Just a thought… is it possible to fully recombine the beams refractively?

Actually, the whole question can probably be simplified by reverting to the idea that made me start this thread in the first place; non-reflective coatings on camera lenses; suppose there is a thin-film coating on a lens that is tuned to just the right thickness that light of a certain wavelength (say green 540nm) reflecting off the top and bottom surfaces of the coating interferes destructively… where where does the energy go?

If (as I suspect may be the case) more of it is transmitted, isn’t that counterintuitive, as the destructive interference occurred to rays that were reflecting back toward the source?

In your case the AR coating is designed to transmit virtually all of the light. The destructive interference keeps it from reflecting, so (aside from the tiny portion absorbed or scattered), it’s all transmitted.

This is really the point of AntiReflection (AR) coatings – they’re not there to reduce the annoying light reflected from your lens, they’re there to maximize the light transmitted. If you don’t have a coating, your typical n = 1.5 glass will lose 4% per surface to reflection. That doesn’t sound like a lot, but it adds up fast. For n surfaces the transmitted light is (1-0.04)^n. For 10 surfaces (not unusual in a camera lens), assuming they’re all free, you lose 1/3 of your light. For 16 surfaces you lose 1/2 of it. AR coatings let you use larger f/stops and shorter exposure times. Photographers are always trying to get more light.

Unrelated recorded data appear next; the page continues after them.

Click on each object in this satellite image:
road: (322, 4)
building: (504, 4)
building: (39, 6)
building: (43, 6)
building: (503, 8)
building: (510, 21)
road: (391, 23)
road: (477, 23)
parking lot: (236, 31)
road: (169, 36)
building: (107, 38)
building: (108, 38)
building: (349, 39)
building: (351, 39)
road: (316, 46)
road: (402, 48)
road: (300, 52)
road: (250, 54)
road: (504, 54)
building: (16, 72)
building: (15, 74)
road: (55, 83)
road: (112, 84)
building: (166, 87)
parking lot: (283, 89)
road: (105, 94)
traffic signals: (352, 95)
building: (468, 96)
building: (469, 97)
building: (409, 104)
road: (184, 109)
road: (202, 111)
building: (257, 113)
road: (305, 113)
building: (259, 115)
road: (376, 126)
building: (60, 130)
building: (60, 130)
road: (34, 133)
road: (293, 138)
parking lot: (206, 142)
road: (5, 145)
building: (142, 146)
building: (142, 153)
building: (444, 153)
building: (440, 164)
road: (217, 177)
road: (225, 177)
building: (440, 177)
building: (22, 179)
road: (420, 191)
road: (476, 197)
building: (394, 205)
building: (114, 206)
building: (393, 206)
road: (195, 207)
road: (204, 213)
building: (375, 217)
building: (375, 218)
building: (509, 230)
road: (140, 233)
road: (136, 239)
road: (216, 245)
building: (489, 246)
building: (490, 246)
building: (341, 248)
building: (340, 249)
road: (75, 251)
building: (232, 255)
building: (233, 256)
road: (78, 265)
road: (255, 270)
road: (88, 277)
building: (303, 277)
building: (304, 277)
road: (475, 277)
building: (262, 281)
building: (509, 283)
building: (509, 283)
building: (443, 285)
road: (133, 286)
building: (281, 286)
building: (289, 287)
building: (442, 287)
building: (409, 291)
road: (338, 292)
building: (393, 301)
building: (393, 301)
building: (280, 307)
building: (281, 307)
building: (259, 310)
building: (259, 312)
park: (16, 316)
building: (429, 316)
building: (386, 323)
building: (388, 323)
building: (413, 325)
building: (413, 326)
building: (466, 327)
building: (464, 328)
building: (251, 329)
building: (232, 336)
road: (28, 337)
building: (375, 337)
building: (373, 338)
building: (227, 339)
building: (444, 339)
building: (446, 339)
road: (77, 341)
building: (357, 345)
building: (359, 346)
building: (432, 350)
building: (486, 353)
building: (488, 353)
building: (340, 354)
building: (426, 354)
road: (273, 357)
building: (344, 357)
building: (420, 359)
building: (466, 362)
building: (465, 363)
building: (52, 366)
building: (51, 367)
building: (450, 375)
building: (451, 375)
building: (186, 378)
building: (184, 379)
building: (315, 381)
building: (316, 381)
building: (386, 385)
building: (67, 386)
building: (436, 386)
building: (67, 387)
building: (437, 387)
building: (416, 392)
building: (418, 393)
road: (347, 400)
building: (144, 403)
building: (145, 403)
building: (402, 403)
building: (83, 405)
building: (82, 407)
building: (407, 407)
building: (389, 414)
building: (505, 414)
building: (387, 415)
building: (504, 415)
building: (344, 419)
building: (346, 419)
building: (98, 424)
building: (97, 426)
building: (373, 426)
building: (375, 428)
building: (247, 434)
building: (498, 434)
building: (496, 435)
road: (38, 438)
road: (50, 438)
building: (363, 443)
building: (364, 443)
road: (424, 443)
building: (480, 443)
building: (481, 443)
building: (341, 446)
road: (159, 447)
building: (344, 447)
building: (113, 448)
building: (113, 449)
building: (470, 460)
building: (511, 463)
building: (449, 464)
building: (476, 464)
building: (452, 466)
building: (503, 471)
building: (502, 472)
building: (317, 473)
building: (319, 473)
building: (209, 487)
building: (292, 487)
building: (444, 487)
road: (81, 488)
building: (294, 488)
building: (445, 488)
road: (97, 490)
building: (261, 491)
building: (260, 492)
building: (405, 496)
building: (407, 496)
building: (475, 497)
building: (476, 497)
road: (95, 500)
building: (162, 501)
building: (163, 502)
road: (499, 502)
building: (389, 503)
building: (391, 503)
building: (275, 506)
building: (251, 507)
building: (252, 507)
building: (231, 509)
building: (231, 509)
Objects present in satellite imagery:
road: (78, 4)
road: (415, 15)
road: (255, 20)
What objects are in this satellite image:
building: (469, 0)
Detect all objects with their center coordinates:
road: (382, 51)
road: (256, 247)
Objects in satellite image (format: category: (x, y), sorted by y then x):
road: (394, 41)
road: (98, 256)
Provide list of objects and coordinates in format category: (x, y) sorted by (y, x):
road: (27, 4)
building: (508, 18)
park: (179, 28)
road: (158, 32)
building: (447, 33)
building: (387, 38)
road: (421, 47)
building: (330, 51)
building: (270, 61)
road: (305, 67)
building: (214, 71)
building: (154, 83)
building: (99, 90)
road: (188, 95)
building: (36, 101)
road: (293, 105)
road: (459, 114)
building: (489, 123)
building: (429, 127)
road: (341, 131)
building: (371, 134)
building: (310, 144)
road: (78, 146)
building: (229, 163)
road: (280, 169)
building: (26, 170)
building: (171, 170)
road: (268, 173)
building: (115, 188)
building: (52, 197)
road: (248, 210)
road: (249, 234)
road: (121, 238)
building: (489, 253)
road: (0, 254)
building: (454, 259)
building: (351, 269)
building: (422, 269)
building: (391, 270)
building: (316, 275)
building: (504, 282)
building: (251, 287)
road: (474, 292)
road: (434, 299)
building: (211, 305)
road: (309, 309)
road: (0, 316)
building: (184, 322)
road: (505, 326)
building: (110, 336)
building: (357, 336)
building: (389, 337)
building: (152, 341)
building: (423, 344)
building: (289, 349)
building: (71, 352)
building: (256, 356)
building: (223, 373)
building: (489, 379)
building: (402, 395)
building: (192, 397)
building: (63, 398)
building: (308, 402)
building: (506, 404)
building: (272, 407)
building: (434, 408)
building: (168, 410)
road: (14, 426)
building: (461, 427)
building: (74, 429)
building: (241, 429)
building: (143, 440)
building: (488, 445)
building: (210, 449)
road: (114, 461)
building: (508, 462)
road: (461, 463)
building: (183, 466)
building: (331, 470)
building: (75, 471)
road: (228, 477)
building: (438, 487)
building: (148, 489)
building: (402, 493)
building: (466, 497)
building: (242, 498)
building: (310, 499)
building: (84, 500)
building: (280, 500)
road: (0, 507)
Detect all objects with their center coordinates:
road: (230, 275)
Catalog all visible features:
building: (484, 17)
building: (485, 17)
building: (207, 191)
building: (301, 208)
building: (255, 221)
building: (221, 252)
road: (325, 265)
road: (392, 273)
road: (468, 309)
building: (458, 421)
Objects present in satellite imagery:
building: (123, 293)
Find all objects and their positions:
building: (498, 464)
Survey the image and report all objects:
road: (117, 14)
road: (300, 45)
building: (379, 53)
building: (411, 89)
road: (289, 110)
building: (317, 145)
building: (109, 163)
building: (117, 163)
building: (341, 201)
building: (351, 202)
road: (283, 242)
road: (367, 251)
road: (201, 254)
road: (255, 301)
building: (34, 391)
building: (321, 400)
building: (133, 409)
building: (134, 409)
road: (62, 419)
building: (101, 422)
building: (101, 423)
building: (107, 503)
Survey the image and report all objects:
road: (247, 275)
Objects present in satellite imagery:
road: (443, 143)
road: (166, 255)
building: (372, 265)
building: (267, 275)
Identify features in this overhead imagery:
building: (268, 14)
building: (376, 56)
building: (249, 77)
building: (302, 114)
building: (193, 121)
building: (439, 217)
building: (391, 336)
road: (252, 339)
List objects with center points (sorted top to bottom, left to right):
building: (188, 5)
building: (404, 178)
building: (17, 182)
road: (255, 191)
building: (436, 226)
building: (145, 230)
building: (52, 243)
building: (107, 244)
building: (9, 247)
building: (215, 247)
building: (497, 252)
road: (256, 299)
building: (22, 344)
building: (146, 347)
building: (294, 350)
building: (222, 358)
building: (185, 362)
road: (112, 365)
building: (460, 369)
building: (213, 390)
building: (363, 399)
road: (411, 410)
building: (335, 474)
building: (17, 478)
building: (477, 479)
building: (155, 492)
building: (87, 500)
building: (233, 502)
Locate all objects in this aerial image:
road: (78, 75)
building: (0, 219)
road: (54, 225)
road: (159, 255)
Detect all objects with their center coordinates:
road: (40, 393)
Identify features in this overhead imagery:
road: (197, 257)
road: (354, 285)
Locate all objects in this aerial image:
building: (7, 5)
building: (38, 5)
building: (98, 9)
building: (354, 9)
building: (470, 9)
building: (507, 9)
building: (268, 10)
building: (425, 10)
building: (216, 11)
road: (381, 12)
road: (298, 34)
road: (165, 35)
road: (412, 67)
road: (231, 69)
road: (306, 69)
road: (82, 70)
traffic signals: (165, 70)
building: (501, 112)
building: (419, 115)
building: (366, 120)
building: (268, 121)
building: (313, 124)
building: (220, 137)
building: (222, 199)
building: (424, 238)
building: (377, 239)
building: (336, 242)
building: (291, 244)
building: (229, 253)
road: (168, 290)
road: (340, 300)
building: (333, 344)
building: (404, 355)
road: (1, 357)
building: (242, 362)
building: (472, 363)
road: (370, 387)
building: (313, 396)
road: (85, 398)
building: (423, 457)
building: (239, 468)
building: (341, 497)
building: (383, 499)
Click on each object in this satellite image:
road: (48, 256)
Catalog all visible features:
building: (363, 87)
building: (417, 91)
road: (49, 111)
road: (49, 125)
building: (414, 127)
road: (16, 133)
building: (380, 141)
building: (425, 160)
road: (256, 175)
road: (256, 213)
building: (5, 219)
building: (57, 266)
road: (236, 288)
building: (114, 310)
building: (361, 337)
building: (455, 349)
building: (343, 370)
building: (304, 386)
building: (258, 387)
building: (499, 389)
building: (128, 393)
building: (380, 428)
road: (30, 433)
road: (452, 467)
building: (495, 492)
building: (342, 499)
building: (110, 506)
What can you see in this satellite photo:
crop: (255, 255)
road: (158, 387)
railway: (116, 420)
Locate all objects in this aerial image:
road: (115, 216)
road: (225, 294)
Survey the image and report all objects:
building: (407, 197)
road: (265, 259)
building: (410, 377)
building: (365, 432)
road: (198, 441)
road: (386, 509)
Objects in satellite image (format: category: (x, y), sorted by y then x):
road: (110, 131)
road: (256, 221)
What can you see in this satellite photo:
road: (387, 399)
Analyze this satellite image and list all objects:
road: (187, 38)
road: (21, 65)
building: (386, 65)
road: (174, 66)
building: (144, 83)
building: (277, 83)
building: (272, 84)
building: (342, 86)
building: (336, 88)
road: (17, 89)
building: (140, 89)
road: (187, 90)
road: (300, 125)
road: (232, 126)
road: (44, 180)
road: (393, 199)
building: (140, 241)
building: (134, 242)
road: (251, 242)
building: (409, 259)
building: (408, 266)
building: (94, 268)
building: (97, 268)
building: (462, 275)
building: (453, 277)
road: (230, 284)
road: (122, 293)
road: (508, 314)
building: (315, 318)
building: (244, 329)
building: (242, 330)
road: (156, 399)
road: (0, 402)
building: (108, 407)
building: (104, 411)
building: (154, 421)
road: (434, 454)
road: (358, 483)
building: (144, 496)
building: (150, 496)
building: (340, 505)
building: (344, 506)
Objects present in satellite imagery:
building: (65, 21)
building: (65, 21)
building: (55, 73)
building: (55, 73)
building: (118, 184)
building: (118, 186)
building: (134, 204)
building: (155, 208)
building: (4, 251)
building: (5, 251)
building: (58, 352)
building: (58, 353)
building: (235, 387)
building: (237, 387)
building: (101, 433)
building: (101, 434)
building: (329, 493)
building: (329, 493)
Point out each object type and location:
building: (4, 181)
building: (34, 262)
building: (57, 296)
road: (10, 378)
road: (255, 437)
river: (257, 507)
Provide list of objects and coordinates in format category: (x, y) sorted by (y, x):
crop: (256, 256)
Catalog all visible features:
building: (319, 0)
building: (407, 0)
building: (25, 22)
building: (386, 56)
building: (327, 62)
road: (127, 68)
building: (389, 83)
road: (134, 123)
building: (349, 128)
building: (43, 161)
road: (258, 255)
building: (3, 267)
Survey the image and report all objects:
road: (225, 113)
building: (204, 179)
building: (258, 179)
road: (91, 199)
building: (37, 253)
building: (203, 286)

That’s what I was thinking, but if you take a vertically polarized light (with the interferometer laid out on a horizontal surface), reflection won’t change the phase, would it? If you imagine the two vertically polarized rays coming together at the second beam splitter, the E field of the two will cancel each other out.

I’m not saying you are wrong, I’m just confused and am trying to sort it out. Sorry for messing up the thread but it might help someone who’s as confused as I am.

Hang on a second… If I may, let’s go back to Mangetout’s OP and the first reply. Does a conversion of energy into heat mean that, for example, the air between someone’s eardrum and a noise-cancelling headphone would heat up? How much (in relation to decibels of input, for example)?

Or, are there constructive avenues for the energy to follow, such as radiating out the other side of the headphone earpiece?